[WHAT THE EXERCISE ASKS]: From the records below, output exactly the lines running from the line containing "X63276428Y-60078571D01*" through the line containing "X55252142Y-59614285D01*", and no others.

^^^^

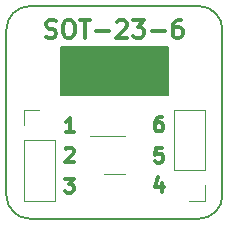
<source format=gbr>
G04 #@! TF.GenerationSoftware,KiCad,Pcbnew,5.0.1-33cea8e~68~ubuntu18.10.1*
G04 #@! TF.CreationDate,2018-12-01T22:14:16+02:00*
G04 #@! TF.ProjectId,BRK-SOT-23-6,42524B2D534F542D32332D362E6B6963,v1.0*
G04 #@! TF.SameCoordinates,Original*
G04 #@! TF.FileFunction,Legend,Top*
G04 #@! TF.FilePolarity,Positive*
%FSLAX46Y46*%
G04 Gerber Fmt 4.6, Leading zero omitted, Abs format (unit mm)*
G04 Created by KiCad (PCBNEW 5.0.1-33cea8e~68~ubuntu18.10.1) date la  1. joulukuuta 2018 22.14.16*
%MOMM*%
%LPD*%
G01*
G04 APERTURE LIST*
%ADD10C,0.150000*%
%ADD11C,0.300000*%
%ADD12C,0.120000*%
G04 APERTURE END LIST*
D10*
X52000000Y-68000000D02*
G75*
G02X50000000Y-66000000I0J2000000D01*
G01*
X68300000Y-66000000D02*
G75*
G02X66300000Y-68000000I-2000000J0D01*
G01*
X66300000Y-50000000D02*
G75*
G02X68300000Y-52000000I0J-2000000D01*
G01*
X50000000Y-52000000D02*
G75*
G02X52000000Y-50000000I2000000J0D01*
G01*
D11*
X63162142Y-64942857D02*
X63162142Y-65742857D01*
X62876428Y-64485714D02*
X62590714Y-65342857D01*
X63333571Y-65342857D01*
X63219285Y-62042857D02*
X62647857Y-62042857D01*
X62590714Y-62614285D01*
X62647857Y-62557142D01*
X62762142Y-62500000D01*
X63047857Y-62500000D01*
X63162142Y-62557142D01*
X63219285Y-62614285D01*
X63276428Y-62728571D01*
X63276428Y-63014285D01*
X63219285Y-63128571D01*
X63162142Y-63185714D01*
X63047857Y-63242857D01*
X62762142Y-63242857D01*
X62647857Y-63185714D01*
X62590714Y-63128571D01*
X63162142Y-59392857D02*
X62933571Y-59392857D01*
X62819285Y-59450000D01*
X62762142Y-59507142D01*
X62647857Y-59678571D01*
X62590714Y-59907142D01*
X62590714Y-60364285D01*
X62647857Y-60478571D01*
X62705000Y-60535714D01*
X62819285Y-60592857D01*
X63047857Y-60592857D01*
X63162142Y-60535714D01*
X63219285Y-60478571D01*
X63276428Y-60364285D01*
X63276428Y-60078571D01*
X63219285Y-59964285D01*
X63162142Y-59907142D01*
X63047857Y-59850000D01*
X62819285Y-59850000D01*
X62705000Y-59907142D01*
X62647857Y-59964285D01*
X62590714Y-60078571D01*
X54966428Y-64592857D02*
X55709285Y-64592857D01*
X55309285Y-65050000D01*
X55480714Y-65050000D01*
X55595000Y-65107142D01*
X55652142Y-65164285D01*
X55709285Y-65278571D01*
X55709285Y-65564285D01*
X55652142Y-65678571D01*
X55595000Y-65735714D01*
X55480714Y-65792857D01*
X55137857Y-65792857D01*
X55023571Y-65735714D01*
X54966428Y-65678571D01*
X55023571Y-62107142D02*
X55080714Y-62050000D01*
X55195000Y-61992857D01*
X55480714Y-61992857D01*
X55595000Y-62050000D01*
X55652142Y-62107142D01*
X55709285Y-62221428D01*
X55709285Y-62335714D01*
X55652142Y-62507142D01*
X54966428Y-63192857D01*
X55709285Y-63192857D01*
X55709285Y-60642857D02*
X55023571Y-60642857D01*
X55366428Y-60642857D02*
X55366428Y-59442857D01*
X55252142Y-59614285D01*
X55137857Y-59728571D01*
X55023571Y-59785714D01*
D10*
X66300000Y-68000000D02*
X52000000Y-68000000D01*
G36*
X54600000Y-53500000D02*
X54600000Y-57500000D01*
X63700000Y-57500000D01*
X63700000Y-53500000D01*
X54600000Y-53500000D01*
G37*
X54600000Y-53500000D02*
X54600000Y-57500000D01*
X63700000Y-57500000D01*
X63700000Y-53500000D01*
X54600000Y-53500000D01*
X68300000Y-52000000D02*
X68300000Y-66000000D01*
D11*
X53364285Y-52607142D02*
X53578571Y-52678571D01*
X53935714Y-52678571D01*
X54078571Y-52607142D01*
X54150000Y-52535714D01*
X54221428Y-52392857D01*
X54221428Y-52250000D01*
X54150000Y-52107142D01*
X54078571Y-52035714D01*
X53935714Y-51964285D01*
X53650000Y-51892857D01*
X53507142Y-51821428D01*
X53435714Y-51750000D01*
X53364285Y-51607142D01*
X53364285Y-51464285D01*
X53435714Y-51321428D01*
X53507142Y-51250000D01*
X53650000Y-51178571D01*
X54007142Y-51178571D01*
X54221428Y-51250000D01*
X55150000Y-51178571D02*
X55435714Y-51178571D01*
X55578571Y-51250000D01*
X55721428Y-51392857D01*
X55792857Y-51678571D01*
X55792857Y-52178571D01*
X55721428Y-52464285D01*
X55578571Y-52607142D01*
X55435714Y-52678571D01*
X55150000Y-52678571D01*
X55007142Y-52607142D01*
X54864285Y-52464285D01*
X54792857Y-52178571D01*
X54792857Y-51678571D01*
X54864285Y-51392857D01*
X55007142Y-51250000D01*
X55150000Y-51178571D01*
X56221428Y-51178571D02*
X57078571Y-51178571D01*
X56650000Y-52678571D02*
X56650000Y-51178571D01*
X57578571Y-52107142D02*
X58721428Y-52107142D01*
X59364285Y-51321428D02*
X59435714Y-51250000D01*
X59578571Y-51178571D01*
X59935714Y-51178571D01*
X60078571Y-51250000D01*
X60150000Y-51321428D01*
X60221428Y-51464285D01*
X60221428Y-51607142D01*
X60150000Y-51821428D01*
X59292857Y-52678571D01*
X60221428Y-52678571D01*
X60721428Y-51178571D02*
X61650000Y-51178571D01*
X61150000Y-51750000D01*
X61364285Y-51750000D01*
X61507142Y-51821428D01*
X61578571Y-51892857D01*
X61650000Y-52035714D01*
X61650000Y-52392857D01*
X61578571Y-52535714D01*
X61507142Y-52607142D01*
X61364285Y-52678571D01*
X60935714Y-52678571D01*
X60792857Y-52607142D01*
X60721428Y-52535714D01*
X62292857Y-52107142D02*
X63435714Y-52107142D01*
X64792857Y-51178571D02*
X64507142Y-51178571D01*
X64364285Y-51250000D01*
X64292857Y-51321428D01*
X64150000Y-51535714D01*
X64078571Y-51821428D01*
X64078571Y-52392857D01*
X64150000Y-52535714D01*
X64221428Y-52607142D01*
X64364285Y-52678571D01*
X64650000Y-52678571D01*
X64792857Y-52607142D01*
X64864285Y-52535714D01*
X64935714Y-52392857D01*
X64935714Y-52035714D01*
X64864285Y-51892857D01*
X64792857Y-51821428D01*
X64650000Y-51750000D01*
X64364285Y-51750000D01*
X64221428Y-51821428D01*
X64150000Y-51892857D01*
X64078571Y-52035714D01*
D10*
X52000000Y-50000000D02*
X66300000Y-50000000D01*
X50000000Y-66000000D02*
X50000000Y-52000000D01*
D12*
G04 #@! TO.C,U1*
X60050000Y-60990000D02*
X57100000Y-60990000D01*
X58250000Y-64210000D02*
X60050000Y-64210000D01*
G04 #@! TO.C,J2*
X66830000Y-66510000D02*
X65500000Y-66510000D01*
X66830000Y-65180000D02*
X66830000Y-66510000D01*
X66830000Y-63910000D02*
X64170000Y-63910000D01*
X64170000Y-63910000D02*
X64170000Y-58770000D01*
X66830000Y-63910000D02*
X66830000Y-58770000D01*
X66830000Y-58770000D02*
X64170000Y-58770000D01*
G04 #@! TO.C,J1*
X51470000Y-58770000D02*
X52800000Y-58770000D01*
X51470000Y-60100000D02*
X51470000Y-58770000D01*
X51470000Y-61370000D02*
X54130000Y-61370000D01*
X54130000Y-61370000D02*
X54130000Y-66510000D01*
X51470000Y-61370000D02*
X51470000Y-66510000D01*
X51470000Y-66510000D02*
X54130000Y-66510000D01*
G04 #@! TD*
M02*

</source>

^^^^

[EXERCISE ANSWER]:
X63276428Y-60078571D01*
X63219285Y-59964285D01*
X63162142Y-59907142D01*
X63047857Y-59850000D01*
X62819285Y-59850000D01*
X62705000Y-59907142D01*
X62647857Y-59964285D01*
X62590714Y-60078571D01*
X54966428Y-64592857D02*
X55709285Y-64592857D01*
X55309285Y-65050000D01*
X55480714Y-65050000D01*
X55595000Y-65107142D01*
X55652142Y-65164285D01*
X55709285Y-65278571D01*
X55709285Y-65564285D01*
X55652142Y-65678571D01*
X55595000Y-65735714D01*
X55480714Y-65792857D01*
X55137857Y-65792857D01*
X55023571Y-65735714D01*
X54966428Y-65678571D01*
X55023571Y-62107142D02*
X55080714Y-62050000D01*
X55195000Y-61992857D01*
X55480714Y-61992857D01*
X55595000Y-62050000D01*
X55652142Y-62107142D01*
X55709285Y-62221428D01*
X55709285Y-62335714D01*
X55652142Y-62507142D01*
X54966428Y-63192857D01*
X55709285Y-63192857D01*
X55709285Y-60642857D02*
X55023571Y-60642857D01*
X55366428Y-60642857D02*
X55366428Y-59442857D01*
X55252142Y-59614285D01*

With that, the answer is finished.